(Beginning of Text shown)

Cheapest Flights Within K Stops

Patrick Leaton
Published: Sept. 29, 2021, 10:42 p.m.
Problem Description

There are n cities connected by some number of flights. You are given an array flights where flights[i] = [fromi, toi, pricei] indicates that there is a flight from city fromi to city toi with cost pricei.

You are also given three integers srcdst, and k, return the cheapest price from src to dst with at most k stops. If there is no such route, return -1.

 

Example 1:

Input: n = 3, flights = [[0,1,100],[1,2,100],[0,2,500]], src = 0, dst = 2, k = 1
Output: 200
Explanation: The graph is shown.
The cheapest price from city 0 to city 2 with at most 1 stop costs 200, as marked red in the picture.

Example 2:

Input: n = 3, flights = [[0,1,100],[1,2,100],[0,2,500]], src = 0, dst = 2, k = 0
Output: 500
Explanation: The graph is shown.
The cheapest price from city 0 to city 2 with at most 0 stop costs 500, as marked blue in the picture.

 

Constraints:

  • 1 <= n <= 100
  • 0 <= flights.length <= (n * (n - 1) / 2)
  • flights[i].length == 3
  • 0 <= fromi, toi < n
  • fromi != toi
  • 1 <= pricei <= 104
  • There will not be any multiple flights between two cities.
  • 0 <= src, dst, k < n
  • src != dst

 

The description was taken from https://leetcode.com/problems/cheapest-flights-within-k-stops/.

Problem Solution

#O(E*K) Time, O(N) Space
class Solution:
    def findCheapestPrice(self, n: int, flights: List[List[int]], src: int, dst: int, k: int) -> int:
        prices = [float("inf") for _ in range(n)]
        prices[src] = 0
       
        for _ in range(k + 1):
            temp_prices = list(prices)
            for source, dest, price in flights:
                flight_price = prices[source] + price
                if flight_price < temp_prices[dest]:
                    temp_prices[dest] = flight_price
            prices = temp_prices
       
        if prices[dst] != float("inf"):
            return prices[dst]
        else:
            return -1

Problem Explanation

We are given a graph with weighted edges and are asked to return the shortest path to a destination.

(End of Text shown)

> **Written task**
Continue the page on finding the cheapest flight within k stops, starting right after its final sentence.

(Beginning of Material supplied)

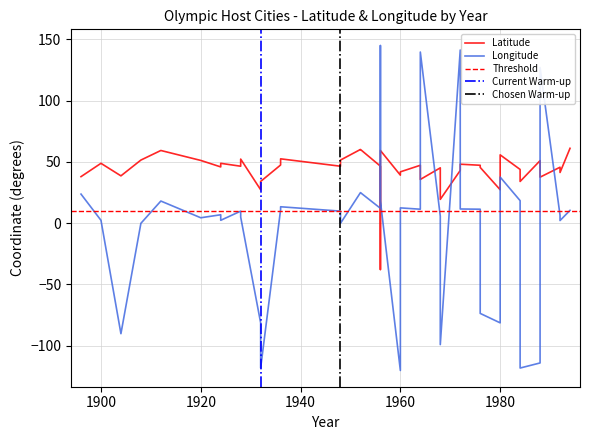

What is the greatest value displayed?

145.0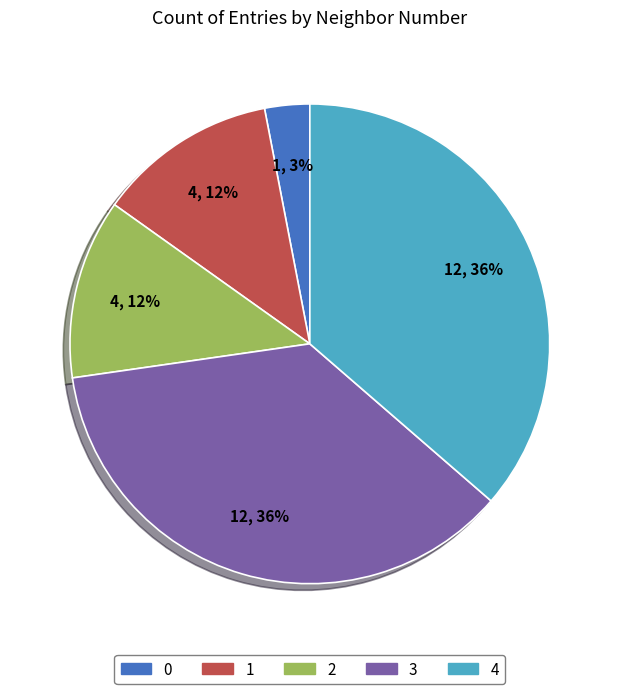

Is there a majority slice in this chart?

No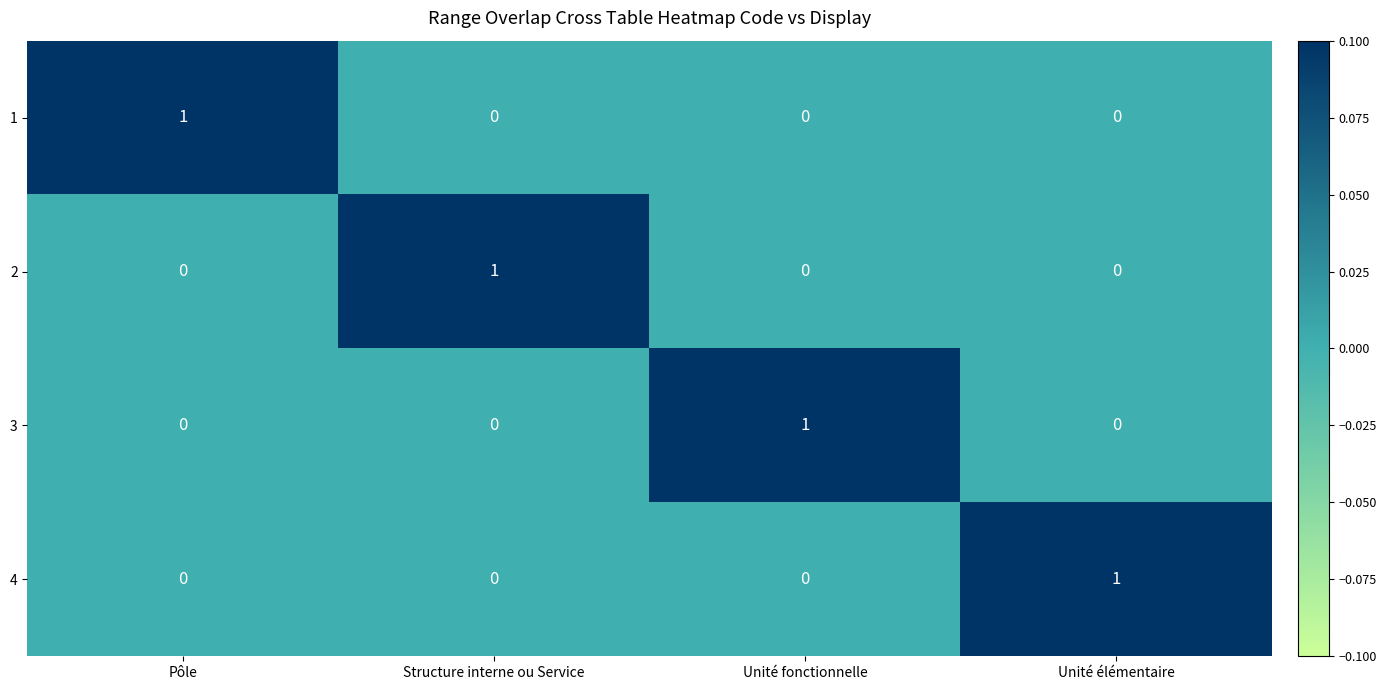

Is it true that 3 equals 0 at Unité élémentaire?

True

(End of Material supplied)

> **Result**
Typically for questions like this, a rule of thumb is to use Dijkstra's algorithm until it fails, in which case to use Bellman-Ford's.  Typically this scenario is when the graph has negative edges, but the limitation of stops won't allow Dijkstra's to work as intended.  This is because Dijkstra's algorithm does not revisit each node within each iteration, but Bellman-Ford's does. 

With Bellman-Ford's algorithm, each node is visited a total of len(nodes) -1 times, the intention being that each extra visit through all the of nodes will update a shorter path.

If the paths we are able to update to a shorter path are limited to the number of stops we have, then the only major tweak we need to make to Bellman-Ford's, besides needing to run it twice to account for negative cycles which there are none here, is we will visit each node k times  That way, we are only updating a shorter path whenever we have a stop available.

Let's start by creating the prices array that will hold the price to get to each node, we will set the source price to zero because it costs nothing to start from the first city.

        prices = [float("inf") for _ in range(n)]
        prices[src] = 0

 

Now let's have a loop that will let us visit each node as many times as there are stops.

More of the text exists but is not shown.